=== INPUT ===
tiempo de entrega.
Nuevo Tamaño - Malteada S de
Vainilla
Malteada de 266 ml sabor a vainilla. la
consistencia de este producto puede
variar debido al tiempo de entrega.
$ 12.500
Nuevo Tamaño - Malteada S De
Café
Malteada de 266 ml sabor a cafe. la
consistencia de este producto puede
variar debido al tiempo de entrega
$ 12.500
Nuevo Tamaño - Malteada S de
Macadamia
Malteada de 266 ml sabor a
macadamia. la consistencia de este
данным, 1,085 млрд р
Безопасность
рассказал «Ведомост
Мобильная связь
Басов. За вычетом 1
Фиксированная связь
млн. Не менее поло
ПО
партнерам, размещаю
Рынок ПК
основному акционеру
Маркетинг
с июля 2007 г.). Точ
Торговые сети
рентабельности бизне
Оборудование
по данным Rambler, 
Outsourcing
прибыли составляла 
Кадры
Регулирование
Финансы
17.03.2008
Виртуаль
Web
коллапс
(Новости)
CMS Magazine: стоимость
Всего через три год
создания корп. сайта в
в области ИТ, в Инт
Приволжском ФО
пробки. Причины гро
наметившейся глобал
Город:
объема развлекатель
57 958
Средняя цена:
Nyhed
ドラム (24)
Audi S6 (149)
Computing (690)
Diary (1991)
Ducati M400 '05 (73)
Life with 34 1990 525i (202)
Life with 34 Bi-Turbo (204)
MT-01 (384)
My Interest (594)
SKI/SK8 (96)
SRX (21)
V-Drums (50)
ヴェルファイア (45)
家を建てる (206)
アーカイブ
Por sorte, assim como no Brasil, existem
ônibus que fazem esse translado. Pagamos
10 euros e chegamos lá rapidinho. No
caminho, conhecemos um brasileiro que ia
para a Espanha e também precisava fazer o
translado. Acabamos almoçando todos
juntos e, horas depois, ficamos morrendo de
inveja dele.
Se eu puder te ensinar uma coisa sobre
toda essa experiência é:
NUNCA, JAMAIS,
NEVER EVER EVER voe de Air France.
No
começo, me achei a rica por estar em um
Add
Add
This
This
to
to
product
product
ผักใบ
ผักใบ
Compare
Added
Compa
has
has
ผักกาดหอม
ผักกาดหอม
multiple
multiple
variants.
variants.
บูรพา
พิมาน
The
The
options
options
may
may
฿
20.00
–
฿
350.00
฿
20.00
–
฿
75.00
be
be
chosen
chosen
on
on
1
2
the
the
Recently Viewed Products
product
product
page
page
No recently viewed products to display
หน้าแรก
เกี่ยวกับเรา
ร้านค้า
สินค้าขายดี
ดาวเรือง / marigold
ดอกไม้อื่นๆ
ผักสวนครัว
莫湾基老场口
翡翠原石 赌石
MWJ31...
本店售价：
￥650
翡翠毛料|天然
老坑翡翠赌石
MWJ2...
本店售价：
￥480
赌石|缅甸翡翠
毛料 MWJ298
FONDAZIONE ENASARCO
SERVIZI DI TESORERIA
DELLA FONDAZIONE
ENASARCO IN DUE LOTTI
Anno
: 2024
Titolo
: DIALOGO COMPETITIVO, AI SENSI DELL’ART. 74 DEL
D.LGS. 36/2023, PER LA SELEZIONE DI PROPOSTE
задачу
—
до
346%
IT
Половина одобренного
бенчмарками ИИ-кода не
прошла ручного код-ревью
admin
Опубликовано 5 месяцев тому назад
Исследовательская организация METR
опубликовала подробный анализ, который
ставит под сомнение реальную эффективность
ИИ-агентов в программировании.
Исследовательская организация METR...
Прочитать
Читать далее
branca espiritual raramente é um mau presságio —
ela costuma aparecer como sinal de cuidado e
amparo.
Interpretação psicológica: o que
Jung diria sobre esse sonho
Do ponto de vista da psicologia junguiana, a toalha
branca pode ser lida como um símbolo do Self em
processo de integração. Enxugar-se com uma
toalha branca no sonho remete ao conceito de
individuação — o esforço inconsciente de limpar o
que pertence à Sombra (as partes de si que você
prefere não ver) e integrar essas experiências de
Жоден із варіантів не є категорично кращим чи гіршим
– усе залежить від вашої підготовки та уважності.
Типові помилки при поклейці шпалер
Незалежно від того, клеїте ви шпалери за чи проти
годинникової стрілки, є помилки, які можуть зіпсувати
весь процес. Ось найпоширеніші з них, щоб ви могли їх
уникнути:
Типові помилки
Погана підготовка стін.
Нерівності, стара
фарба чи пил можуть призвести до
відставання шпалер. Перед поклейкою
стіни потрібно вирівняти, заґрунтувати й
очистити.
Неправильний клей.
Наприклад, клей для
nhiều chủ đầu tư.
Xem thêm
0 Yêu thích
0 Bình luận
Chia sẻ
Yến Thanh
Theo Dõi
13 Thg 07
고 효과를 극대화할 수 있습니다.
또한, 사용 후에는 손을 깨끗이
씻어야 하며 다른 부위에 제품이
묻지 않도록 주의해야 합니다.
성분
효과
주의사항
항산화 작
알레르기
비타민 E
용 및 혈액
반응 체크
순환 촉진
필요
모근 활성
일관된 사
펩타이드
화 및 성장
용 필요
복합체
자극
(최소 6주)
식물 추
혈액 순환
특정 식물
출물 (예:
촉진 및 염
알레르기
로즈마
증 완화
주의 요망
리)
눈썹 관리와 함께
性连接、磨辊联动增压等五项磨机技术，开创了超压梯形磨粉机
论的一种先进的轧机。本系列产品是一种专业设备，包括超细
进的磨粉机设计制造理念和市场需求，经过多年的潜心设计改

=== TASK DIRECTIONS ===
Reproduce the listing exactly. Every line stays as it is.

=== SOLUTION TO THIS TASK ===
tiempo de entrega.
Nuevo Tamaño - Malteada S de
Vainilla
Malteada de 266 ml sabor a vainilla. la
consistencia de este producto puede
variar debido al tiempo de entrega.
$ 12.500
Nuevo Tamaño - Malteada S De
Café
Malteada de 266 ml sabor a cafe. la
consistencia de este producto puede
variar debido al tiempo de entrega
$ 12.500
Nuevo Tamaño - Malteada S de
Macadamia
Malteada de 266 ml sabor a
macadamia. la consistencia de este
данным, 1,085 млрд р
Безопасность
рассказал «Ведомост
Мобильная связь
Басов. За вычетом 1
Фиксированная связь
млн. Не менее поло
ПО
партнерам, размещаю
Рынок ПК
основному акционеру
Маркетинг
с июля 2007 г.). Точ
Торговые сети
рентабельности бизне
Оборудование
по данным Rambler, 
Outsourcing
прибыли составляла 
Кадры
Регулирование
Финансы
17.03.2008
Виртуаль
Web
коллапс
(Новости)
CMS Magazine: стоимость
Всего через три год
создания корп. сайта в
в области ИТ, в Инт
Приволжском ФО
пробки. Причины гро
наметившейся глобал
Город:
объема развлекатель
57 958
Средняя цена:
Nyhed
ドラム (24)
Audi S6 (149)
Computing (690)
Diary (1991)
Ducati M400 '05 (73)
Life with 34 1990 525i (202)
Life with 34 Bi-Turbo (204)
MT-01 (384)
My Interest (594)
SKI/SK8 (96)
SRX (21)
V-Drums (50)
ヴェルファイア (45)
家を建てる (206)
アーカイブ
Por sorte, assim como no Brasil, existem
ônibus que fazem esse translado. Pagamos
10 euros e chegamos lá rapidinho. No
caminho, conhecemos um brasileiro que ia
para a Espanha e também precisava fazer o
translado. Acabamos almoçando todos
juntos e, horas depois, ficamos morrendo de
inveja dele.
Se eu puder te ensinar uma coisa sobre
toda essa experiência é:
NUNCA, JAMAIS,
NEVER EVER EVER voe de Air France.
No
começo, me achei a rica por estar em um
Add
Add
This
This
to
to
product
product
ผักใบ
ผักใบ
Compare
Added
Compa
has
has
ผักกาดหอม
ผักกาดหอม
multiple
multiple
variants.
variants.
บูรพา
พิมาน
The
The
options
options
may
may
฿
20.00
–
฿
350.00
฿
20.00
–
฿
75.00
be
be
chosen
chosen
on
on
1
2
the
the
Recently Viewed Products
product
product
page
page
No recently viewed products to display
หน้าแรก
เกี่ยวกับเรา
ร้านค้า
สินค้าขายดี
ดาวเรือง / marigold
ดอกไม้อื่นๆ
ผักสวนครัว
莫湾基老场口
翡翠原石 赌石
MWJ31...
本店售价：
￥650
翡翠毛料|天然
老坑翡翠赌石
MWJ2...
本店售价：
￥480
赌石|缅甸翡翠
毛料 MWJ298
FONDAZIONE ENASARCO
SERVIZI DI TESORERIA
DELLA FONDAZIONE
ENASARCO IN DUE LOTTI
Anno
: 2024
Titolo
: DIALOGO COMPETITIVO, AI SENSI DELL’ART. 74 DEL
D.LGS. 36/2023, PER LA SELEZIONE DI PROPOSTE
задачу
—
до
346%
IT
Половина одобренного
бенчмарками ИИ-кода не
прошла ручного код-ревью
admin
Опубликовано 5 месяцев тому назад
Исследовательская организация METR
опубликовала подробный анализ, который
ставит под сомнение реальную эффективность
ИИ-агентов в программировании.
Исследовательская организация METR...
Прочитать
Читать далее
branca espiritual raramente é um mau presságio —
ela costuma aparecer como sinal de cuidado e
amparo.
Interpretação psicológica: o que
Jung diria sobre esse sonho
Do ponto de vista da psicologia junguiana, a toalha
branca pode ser lida como um símbolo do Self em
processo de integração. Enxugar-se com uma
toalha branca no sonho remete ao conceito de
individuação — o esforço inconsciente de limpar o
que pertence à Sombra (as partes de si que você
prefere não ver) e integrar essas experiências de
Жоден із варіантів не є категорично кращим чи гіршим
– усе залежить від вашої підготовки та уважності.
Типові помилки при поклейці шпалер
Незалежно від того, клеїте ви шпалери за чи проти
годинникової стрілки, є помилки, які можуть зіпсувати
весь процес. Ось найпоширеніші з них, щоб ви могли їх
уникнути:
Типові помилки
Погана підготовка стін.
Нерівності, стара
фарба чи пил можуть призвести до
відставання шпалер. Перед поклейкою
стіни потрібно вирівняти, заґрунтувати й
очистити.
Неправильний клей.
Наприклад, клей для
nhiều chủ đầu tư.
Xem thêm
0 Yêu thích
0 Bình luận
Chia sẻ
Yến Thanh
Theo Dõi
13 Thg 07
고 효과를 극대화할 수 있습니다.
또한, 사용 후에는 손을 깨끗이
씻어야 하며 다른 부위에 제품이
묻지 않도록 주의해야 합니다.
성분
효과
주의사항
항산화 작
알레르기
비타민 E
용 및 혈액
반응 체크
순환 촉진
필요
모근 활성
일관된 사
펩타이드
화 및 성장
용 필요
복합체
자극
(최소 6주)
식물 추
혈액 순환
특정 식물
출물 (예:
촉진 및 염
알레르기
로즈마
증 완화
주의 요망
리)
눈썹 관리와 함께
性连接、磨辊联动增压等五项磨机技术，开创了超压梯形磨粉机
论的一种先进的轧机。本系列产品是一种专业设备，包括超细
进的磨粉机设计制造理念和市场需求，经过多年的潜心设计改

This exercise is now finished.